#### EXERCISE A
According to the passage on the white male effect, who first observed the effect, and in what year?

#### READING PASSAGE
= = = =
Checking in on the "white male effect" for risk perception 

I read a couple of interesting studies of risk and the “white male effect” recently, one by McCright and Dunlap published (advance on-line) in the Journal of Risk Research and another in working paper form by Julie Nelson, an economist at the University of Massachusetts at Boston.

The “white male effect” (WME) refers to the observed tendency of white males to be less concerned with all manner of risk than are women and minorities.  The phenomenon was first observed (and the term coined) in a study by Flynn, Slovic & Mertz in 1994 and has been poked and prodded by risk-perception researchers ever since.

WME was the focus of one early Cultural Cognition Project study. Extending study findings by Finucane, Slovic, Mertz, Flynn & Satterfield, a CCP research team (which included WME veterans Slovic & Mertz!) found that WME could be largely attributed to the interaction of cultural worldviews with race and gender. The WME was not so much a “white male effect” as a “white hierarchical and individualistic male effect” reflecting the extreme risk skepticism of men with those worldviews.

The design and hypotheses of the CCP study reflected the surmise that WME was in fact a product of “identity protective cognition.” Identity-protective cognition is a species of motivated reasoning that reflects the tendency of people to form perceptions of risk and other facts that protect the status of, and their standing in, self-defining groups.  White hierarchical individualistic males were motivated to resist claims of environmental and certain other risks, we conjectured, because the wide-spread acceptance of those claims would justify restrictions on markets, commerce, and industry—activities important (emotionally and psychically, as well as materially) to the status of white men with those outlooks.

The McCright and Dunlap article corroborates and strengthens this basic account of WME. Using political ideology rather than cultural worldviews to measure the latent motivating disposition, M&D find that the interaction of conservatism with race and gender explains a wide range of environmental risks (thus enlarging on an earlier study of their own, too, in which they focused on climate change).
= = = =
#### DATASET EXCERPTS
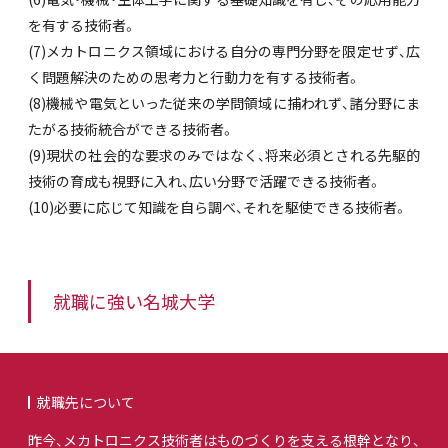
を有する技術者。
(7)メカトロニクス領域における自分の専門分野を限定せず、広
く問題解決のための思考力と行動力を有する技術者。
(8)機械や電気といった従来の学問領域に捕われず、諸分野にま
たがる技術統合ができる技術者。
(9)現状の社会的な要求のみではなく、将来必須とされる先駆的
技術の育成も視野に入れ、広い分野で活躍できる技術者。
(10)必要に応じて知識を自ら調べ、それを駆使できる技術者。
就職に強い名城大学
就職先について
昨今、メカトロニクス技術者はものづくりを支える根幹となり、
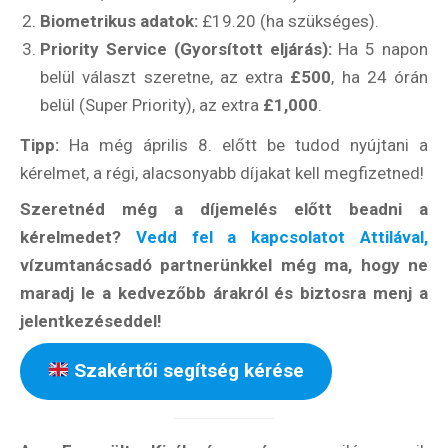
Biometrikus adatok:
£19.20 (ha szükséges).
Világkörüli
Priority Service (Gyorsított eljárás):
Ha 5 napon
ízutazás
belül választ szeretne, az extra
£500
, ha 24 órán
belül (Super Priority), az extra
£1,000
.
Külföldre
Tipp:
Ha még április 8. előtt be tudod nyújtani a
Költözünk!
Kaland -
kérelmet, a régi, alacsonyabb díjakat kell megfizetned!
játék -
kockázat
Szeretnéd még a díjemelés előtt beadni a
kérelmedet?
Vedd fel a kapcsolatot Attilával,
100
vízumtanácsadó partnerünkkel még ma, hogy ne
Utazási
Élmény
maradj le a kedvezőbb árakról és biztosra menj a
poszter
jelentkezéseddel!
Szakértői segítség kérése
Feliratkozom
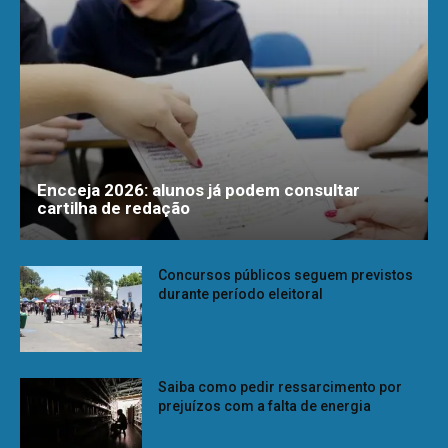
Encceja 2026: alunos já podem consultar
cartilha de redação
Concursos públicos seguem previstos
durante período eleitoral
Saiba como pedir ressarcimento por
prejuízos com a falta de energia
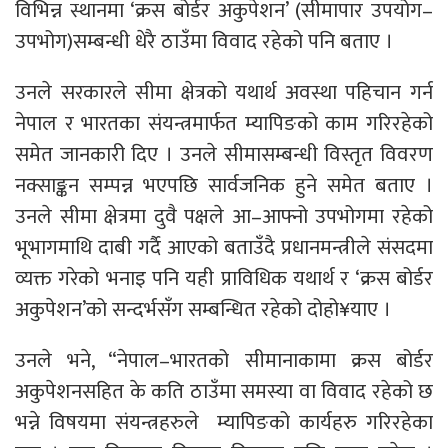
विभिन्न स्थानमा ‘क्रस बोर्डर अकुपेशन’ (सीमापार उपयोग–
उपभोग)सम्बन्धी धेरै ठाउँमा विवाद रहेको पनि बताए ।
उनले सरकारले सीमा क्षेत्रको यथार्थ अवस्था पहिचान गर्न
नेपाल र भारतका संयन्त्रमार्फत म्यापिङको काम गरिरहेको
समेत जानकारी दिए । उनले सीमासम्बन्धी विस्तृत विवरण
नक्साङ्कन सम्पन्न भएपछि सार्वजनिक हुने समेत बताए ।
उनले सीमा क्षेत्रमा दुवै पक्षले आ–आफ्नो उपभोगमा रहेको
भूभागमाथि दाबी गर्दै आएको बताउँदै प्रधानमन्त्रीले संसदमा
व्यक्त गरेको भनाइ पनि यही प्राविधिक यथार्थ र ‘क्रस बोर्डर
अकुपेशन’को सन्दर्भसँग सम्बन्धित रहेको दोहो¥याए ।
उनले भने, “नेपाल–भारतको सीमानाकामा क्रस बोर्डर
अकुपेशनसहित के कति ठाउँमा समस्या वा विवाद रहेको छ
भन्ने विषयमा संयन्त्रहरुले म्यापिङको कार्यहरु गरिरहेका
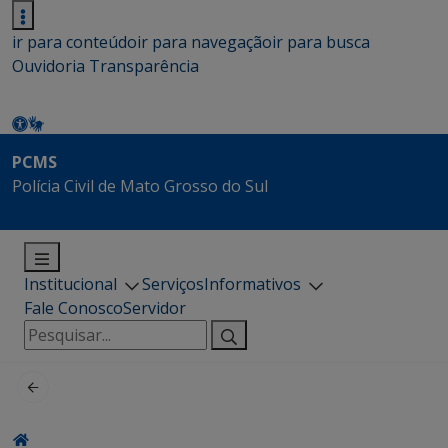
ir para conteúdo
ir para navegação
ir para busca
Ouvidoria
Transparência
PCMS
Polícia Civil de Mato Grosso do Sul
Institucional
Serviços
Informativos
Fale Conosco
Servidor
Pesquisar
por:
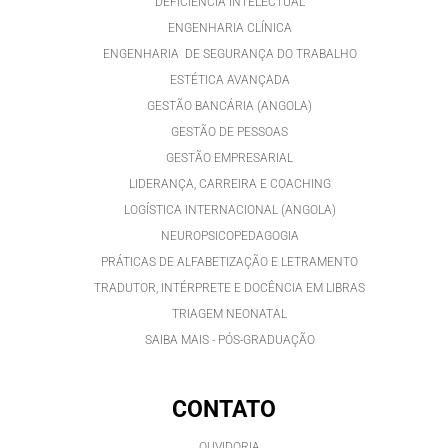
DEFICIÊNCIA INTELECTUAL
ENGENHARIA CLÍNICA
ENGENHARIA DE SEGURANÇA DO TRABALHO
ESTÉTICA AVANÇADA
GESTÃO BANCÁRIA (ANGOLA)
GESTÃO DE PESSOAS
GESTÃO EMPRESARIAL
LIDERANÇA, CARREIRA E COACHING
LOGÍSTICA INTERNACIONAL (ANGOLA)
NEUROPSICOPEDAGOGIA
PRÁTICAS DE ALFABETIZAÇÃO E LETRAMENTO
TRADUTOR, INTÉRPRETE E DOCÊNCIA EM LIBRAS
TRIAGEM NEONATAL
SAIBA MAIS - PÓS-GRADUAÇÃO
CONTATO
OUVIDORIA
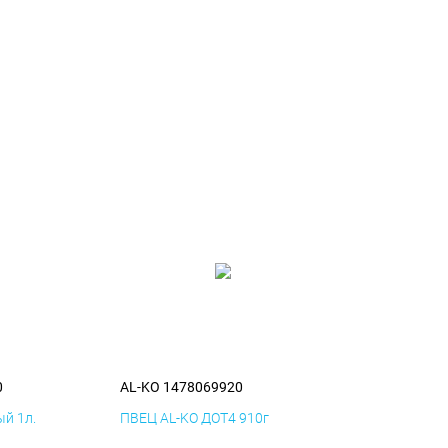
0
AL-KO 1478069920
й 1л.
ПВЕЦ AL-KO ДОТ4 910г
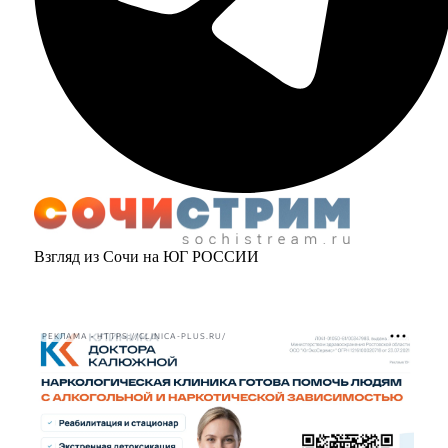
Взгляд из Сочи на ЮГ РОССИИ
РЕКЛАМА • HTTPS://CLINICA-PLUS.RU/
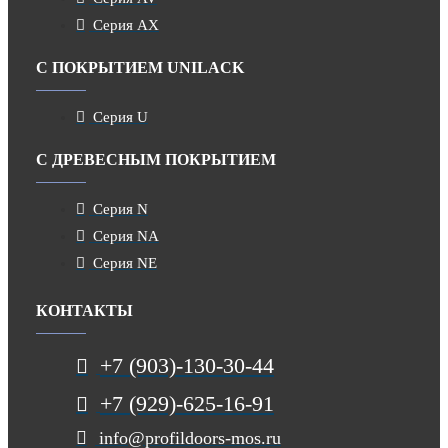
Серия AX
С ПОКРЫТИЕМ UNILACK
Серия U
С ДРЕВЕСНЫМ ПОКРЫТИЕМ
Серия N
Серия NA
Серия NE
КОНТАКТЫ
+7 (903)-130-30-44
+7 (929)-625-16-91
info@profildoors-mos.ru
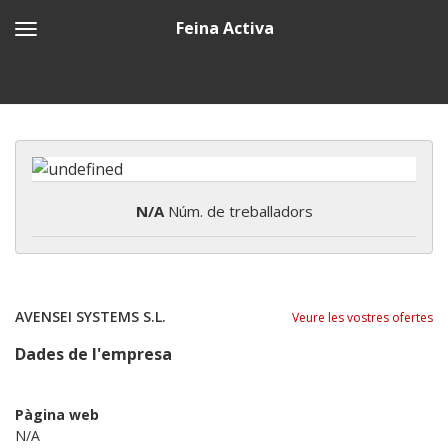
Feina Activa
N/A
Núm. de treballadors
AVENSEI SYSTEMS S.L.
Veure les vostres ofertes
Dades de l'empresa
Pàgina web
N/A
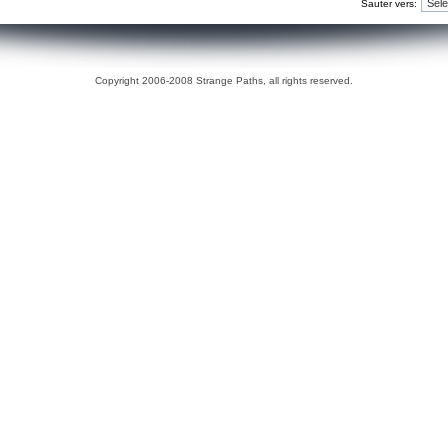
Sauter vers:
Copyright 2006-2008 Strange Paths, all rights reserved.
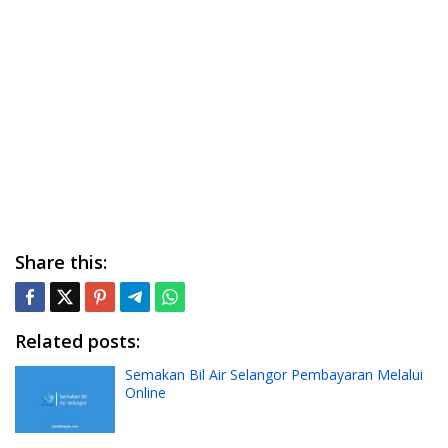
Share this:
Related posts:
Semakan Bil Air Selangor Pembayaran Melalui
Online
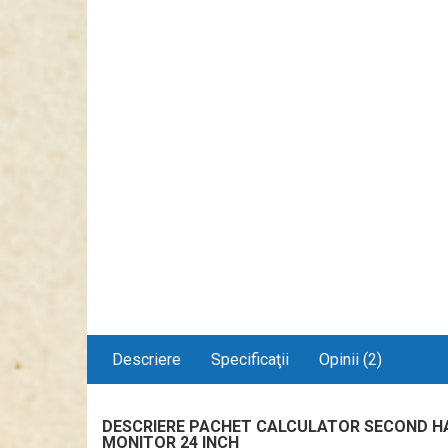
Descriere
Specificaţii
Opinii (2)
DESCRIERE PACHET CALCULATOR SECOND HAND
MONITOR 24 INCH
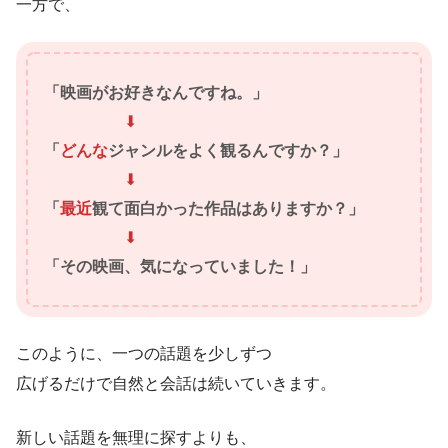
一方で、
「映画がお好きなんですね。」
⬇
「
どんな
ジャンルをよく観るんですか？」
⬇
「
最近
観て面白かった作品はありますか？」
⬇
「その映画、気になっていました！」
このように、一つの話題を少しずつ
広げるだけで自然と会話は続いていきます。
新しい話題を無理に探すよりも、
= = = =
#### EXERCISE B
Please lay out the stretch of the records from the line containing "Encceja 2026: alunos já podem consultar" through the line containing "prejuízos com a falta de energia" as a JSON list of strings, one string per line, leaving out blank lines.

#### EXPECTED ANSWER A
Flynn, Slovic & Mertz first observed it in a 1994 study.

#### EXPECTED ANSWER B
[
  "Encceja 2026: alunos já podem consultar",
  "cartilha de redação",
  "Concursos públicos seguem previstos",
  "durante período eleitoral",
  "Saiba como pedir ressarcimento por",
  "prejuízos com a falta de energia"
]